Categoría: Artículos

Autor: Iván Herrero Bartolomé

Chief Data Officer en Grupo Intercorp.

9 agosto, 2023

. 3 minutos de lectura.

After 17 years since the first MIT CDOIQ Symposium, a painfully learned lesson is that "Data Governance is a difficult area in which to show value'', as highlighted by Tom Davenport at the beginning of his talk. And without visible value, the tenure of a CDO will not hit the third year. And reality seems to support this fact, with the role of the CDO averaging 2.5 years in Randy Bean's annual survey.

Once companies realize the intrinsic value of their data, the backlog grows at an overwhelming rate, making it hard for data teams to keep the pace. Having prioritization processes in place becomes paramount not to die of success and handle stakeholders' expectations, as Michael Cappetta and his team at Northwest Bank have done early on in their journey. Vijay Akella (US Bank) took it to the next level, stating that "prioritization is the most value creating activity". He also summarized why, in his opinion, large data programs usually fail:

  • Lack of clear objectives.
  • Resistance to change.
  • Inefficient management support (probably because of the first point, making the second one hard to overcome).

Ajay Anand and Matt Barnett shared how they are integrating Functional and Capability leaders to deliver enterprise outcomes, with data as the foundation for enabling Johnson & Johnson's growth agenda. Establishing metrics across people, processes and technology and aligning them to the desired outcomes of the transformation is proving an effective way for keeping the company focused both on driving value and on building competitive advantages. Change-management specialists find out how to deal with the unavoidable resistance that a transformation like this one arises and ensure success cases are communicated effectively. A great point made by Donna Burbank (Global Data Strategy) related to the communication strategy is understanding what is important for our stakeholders and adapt the storytelling depending on whether they are driven by emotions or by facts.

Instilling a data-driven culture across the organization is yet an out-of-reach aspiration, being most organizations "unfit for data", in Tom Redman's words.
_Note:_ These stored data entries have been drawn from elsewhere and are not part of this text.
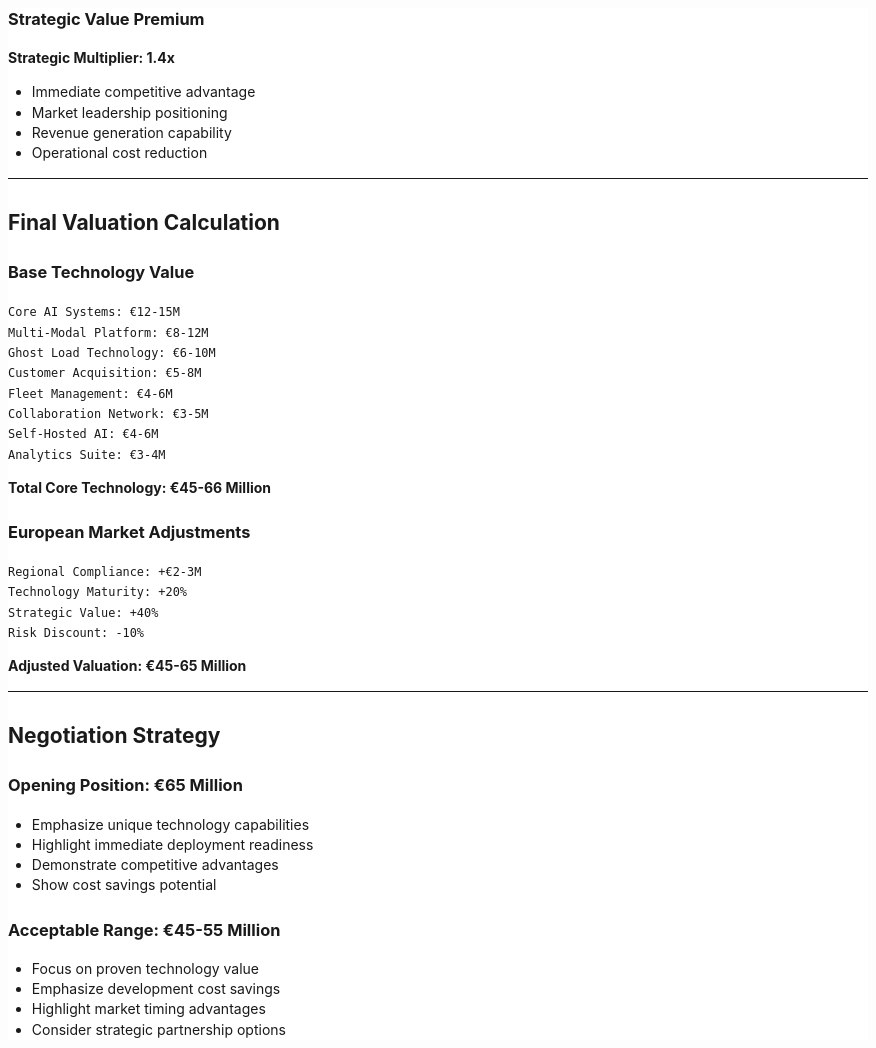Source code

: ### Strategic Value Premium
**Strategic Multiplier: 1.4x**
- Immediate competitive advantage
- Market leadership positioning
- Revenue generation capability
- Operational cost reduction

---

## Final Valuation Calculation

### Base Technology Value
```
Core AI Systems: €12-15M
Multi-Modal Platform: €8-12M
Ghost Load Technology: €6-10M
Customer Acquisition: €5-8M
Fleet Management: €4-6M
Collaboration Network: €3-5M
Self-Hosted AI: €4-6M
Analytics Suite: €3-4M
```

**Total Core Technology: €45-66 Million**

### European Market Adjustments
```
Regional Compliance: +€2-3M
Technology Maturity: +20%
Strategic Value: +40%
Risk Discount: -10%
```

**Adjusted Valuation: €45-65 Million**

---

## Negotiation Strategy

### Opening Position: €65 Million
- Emphasize unique technology capabilities
- Highlight immediate deployment readiness
- Demonstrate competitive advantages
- Show cost savings potential

### Acceptable Range: €45-55 Million
- Focus on proven technology value
- Emphasize development cost savings
- Highlight market timing advantages
- Consider strategic partnership options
The human side of the transformation is keeping us back, requiring changes far beyond the scope of data teams. If all of the above were not hard enough, Gokula Mishra (Direct Supply) said that we will also “need to train the business on how to optimize the outcomes of their decisions, so they can better leverage the insights and convert them into actions”.

Fernando Castelloes (Petrobras), Paula Runciman and Juan Manuel Botti (Farmacias Peruanas) gave voice to Latin America, showcasing the advances that are taking place in the region and emphasizing the need to drive actual value for the business through while deploying capabilities (AI, martech…) across the company to make it more competitive in the future. One of the aspects that was applauded by the audience was the efficiency and creativity applied at this companies to advance in their Data and Analytics journey with tight budgets.

Chat-GPT and LMMs were floating on the air during the whole event, but more as a topic to spark discussions and betting about its evolution than as a core theme of the conferences. At the CDO Forum hosted by Mckinsey, Kayvaun Rowshankish and his co-panelists agreed that managing inflated expectations while experimenting with low-risk use cases seems to be the way to go for the moment.